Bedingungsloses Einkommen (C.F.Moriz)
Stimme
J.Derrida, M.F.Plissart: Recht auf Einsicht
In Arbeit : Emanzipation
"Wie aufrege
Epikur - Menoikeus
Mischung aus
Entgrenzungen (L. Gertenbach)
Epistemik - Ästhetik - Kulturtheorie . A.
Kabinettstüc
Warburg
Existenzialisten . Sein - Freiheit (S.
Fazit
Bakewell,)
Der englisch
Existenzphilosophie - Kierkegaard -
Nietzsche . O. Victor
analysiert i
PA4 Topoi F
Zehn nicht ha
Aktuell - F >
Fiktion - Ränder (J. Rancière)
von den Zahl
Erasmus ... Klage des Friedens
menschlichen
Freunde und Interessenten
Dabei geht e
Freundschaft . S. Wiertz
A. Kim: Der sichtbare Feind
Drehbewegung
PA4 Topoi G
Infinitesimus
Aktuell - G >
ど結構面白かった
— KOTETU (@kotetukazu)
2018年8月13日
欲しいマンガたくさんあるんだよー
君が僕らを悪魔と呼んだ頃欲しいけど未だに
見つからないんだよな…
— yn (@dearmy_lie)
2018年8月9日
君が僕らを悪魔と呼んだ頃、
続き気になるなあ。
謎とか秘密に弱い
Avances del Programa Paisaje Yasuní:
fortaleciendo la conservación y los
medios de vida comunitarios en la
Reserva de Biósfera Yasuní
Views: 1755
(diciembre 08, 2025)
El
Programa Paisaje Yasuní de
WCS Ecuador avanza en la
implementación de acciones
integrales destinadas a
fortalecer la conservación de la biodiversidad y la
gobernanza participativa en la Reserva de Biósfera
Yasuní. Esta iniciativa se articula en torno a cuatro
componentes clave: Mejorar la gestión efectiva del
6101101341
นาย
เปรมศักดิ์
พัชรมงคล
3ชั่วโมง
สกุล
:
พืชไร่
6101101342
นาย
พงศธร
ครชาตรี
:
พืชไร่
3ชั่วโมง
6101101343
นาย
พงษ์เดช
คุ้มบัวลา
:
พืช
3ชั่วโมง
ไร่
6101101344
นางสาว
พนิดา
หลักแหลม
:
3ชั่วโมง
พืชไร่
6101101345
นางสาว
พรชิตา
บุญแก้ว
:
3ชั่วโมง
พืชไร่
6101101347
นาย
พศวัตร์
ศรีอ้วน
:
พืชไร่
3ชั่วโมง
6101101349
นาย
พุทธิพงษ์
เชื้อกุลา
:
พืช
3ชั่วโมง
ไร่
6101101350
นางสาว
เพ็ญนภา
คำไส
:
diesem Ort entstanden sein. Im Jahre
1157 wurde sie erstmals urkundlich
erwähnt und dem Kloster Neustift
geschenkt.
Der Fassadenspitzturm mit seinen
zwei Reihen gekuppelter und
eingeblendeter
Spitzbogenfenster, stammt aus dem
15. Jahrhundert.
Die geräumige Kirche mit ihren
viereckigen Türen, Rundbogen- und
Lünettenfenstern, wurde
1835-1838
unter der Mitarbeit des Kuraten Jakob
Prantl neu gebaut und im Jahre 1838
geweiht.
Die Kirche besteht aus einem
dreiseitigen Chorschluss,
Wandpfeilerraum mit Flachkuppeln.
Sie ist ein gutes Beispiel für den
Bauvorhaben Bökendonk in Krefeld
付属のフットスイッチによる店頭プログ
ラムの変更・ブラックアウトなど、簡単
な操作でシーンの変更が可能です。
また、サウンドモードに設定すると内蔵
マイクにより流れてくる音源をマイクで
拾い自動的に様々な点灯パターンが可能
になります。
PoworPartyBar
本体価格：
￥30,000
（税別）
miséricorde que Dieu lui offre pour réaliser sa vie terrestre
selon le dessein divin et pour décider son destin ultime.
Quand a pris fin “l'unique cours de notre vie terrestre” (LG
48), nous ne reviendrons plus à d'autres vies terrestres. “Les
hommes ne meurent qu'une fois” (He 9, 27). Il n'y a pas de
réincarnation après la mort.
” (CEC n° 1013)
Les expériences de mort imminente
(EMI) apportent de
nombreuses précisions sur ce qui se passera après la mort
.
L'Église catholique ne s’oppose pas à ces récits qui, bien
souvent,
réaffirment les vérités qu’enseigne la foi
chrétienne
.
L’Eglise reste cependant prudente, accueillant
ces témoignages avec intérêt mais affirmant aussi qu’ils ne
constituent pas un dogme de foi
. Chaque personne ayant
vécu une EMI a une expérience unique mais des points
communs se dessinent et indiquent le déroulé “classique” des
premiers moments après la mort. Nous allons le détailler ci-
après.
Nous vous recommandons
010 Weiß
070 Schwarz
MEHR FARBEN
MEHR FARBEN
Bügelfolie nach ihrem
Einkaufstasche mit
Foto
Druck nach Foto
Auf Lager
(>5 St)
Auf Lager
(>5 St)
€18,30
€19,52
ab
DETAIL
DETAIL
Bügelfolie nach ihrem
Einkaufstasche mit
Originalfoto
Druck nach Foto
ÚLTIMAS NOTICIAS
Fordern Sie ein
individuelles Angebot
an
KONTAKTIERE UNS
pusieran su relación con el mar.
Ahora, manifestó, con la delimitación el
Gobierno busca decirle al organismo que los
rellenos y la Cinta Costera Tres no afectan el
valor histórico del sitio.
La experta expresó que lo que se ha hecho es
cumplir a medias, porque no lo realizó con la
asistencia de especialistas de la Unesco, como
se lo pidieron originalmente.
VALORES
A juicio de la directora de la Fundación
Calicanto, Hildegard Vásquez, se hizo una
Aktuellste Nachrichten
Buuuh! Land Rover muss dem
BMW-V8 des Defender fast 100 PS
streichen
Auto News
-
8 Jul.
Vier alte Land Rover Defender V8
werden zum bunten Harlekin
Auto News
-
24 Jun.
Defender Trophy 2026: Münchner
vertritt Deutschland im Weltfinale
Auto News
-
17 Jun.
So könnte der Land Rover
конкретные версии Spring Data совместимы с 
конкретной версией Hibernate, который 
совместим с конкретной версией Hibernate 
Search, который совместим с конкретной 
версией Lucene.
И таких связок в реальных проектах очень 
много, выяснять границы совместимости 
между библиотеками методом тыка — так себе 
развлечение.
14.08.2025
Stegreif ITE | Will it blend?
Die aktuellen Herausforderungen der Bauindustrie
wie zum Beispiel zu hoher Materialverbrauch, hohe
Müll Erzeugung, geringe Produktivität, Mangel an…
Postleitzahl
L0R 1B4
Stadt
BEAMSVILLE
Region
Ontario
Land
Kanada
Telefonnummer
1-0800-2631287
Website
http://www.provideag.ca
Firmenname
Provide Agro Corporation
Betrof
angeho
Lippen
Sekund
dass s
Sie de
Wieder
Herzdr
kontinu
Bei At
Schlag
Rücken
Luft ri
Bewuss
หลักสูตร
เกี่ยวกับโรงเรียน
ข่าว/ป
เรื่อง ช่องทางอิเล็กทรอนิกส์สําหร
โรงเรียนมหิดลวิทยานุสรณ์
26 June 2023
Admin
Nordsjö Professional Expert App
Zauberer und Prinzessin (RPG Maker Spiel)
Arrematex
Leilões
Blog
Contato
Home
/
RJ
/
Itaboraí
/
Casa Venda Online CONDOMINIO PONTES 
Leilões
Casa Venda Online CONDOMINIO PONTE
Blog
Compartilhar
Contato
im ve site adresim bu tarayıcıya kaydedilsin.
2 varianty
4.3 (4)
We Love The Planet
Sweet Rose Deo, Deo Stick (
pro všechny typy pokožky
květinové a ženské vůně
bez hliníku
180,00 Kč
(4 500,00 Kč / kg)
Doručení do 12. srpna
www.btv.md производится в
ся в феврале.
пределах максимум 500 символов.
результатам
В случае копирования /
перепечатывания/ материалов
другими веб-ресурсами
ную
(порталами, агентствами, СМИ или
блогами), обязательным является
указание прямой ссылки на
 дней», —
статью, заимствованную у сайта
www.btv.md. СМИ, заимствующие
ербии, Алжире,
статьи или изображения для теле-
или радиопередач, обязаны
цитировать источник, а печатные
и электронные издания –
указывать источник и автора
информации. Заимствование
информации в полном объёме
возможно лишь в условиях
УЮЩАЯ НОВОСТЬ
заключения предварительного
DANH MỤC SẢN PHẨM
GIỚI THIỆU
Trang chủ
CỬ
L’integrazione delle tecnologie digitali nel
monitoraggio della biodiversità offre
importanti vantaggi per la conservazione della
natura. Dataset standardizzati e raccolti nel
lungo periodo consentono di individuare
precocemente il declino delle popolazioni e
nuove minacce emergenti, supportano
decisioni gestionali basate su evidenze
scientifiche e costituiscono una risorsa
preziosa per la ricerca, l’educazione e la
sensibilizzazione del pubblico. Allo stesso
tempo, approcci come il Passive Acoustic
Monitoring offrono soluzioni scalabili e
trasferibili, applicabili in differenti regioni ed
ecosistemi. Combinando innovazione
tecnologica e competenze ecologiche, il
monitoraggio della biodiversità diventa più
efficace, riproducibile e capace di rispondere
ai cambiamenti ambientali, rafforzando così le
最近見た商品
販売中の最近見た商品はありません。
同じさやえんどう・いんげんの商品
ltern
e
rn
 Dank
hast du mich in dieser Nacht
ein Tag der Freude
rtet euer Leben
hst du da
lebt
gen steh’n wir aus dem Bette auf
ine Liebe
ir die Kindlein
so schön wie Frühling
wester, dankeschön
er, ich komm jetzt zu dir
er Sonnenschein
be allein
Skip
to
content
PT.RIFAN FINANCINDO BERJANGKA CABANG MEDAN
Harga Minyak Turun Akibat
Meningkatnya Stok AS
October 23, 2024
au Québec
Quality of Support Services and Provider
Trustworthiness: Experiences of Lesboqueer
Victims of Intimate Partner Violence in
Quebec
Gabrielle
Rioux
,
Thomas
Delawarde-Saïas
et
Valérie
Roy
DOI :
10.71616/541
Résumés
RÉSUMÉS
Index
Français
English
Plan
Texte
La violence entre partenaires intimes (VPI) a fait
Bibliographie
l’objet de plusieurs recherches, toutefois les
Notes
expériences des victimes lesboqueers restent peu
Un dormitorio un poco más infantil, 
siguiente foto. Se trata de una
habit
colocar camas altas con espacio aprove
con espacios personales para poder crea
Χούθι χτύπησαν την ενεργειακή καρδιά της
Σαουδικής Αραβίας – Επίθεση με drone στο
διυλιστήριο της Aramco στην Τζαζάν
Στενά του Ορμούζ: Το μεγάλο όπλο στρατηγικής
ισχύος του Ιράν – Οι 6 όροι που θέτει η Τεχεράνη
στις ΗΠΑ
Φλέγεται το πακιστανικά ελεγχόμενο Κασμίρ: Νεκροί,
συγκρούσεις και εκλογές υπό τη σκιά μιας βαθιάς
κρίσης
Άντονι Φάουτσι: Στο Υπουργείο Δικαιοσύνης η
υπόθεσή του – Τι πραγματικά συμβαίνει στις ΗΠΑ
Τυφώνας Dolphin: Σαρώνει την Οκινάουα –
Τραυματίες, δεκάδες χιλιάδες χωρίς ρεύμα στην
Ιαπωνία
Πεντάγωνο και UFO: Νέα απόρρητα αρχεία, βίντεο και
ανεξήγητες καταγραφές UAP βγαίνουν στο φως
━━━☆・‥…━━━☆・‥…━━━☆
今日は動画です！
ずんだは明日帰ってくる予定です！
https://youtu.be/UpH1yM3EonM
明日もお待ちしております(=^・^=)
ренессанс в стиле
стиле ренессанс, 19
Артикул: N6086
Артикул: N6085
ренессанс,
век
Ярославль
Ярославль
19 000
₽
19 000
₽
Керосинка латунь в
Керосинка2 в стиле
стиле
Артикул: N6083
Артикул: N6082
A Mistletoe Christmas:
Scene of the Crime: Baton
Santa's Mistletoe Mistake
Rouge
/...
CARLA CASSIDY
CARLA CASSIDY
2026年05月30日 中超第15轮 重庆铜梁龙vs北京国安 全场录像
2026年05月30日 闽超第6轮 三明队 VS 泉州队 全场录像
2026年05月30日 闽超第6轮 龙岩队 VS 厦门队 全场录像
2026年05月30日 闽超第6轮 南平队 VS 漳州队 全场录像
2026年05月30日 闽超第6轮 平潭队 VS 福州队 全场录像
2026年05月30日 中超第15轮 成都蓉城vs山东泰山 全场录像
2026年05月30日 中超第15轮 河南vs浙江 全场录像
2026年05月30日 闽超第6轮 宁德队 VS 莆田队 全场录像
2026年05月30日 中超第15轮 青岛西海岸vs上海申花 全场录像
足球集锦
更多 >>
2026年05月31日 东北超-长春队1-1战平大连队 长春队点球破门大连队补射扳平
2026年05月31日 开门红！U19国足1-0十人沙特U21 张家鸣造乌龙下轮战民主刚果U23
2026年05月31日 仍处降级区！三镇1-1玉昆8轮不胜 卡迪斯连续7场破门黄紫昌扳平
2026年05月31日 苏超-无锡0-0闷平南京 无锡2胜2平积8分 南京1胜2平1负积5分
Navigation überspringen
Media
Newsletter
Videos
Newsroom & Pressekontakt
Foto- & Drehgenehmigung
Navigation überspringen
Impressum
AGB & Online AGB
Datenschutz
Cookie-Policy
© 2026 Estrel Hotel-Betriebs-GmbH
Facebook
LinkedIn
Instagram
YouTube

▶ **What you are asked to do**: Give again, word for word, every line of the listing above from the one with "стиле ренессанс, 19" to the one with "2026年05月30日 中超第15轮 成都蓉城vs山东泰山 全场录像", both inclusive, and nothing beyond them.

▶ **Solution to this exercise**:
стиле ренессанс, 19
Артикул: N6086
Артикул: N6085
ренессанс,
век
Ярославль
Ярославль
19 000
₽
19 000
₽
Керосинка латунь в
Керосинка2 в стиле
стиле
Артикул: N6083
Артикул: N6082
A Mistletoe Christmas:
Scene of the Crime: Baton
Santa's Mistletoe Mistake
Rouge
/...
CARLA CASSIDY
CARLA CASSIDY
2026年05月30日 中超第15轮 重庆铜梁龙vs北京国安 全场录像
2026年05月30日 闽超第6轮 三明队 VS 泉州队 全场录像
2026年05月30日 闽超第6轮 龙岩队 VS 厦门队 全场录像
2026年05月30日 闽超第6轮 南平队 VS 漳州队 全场录像
2026年05月30日 闽超第6轮 平潭队 VS 福州队 全场录像
2026年05月30日 中超第15轮 成都蓉城vs山东泰山 全场录像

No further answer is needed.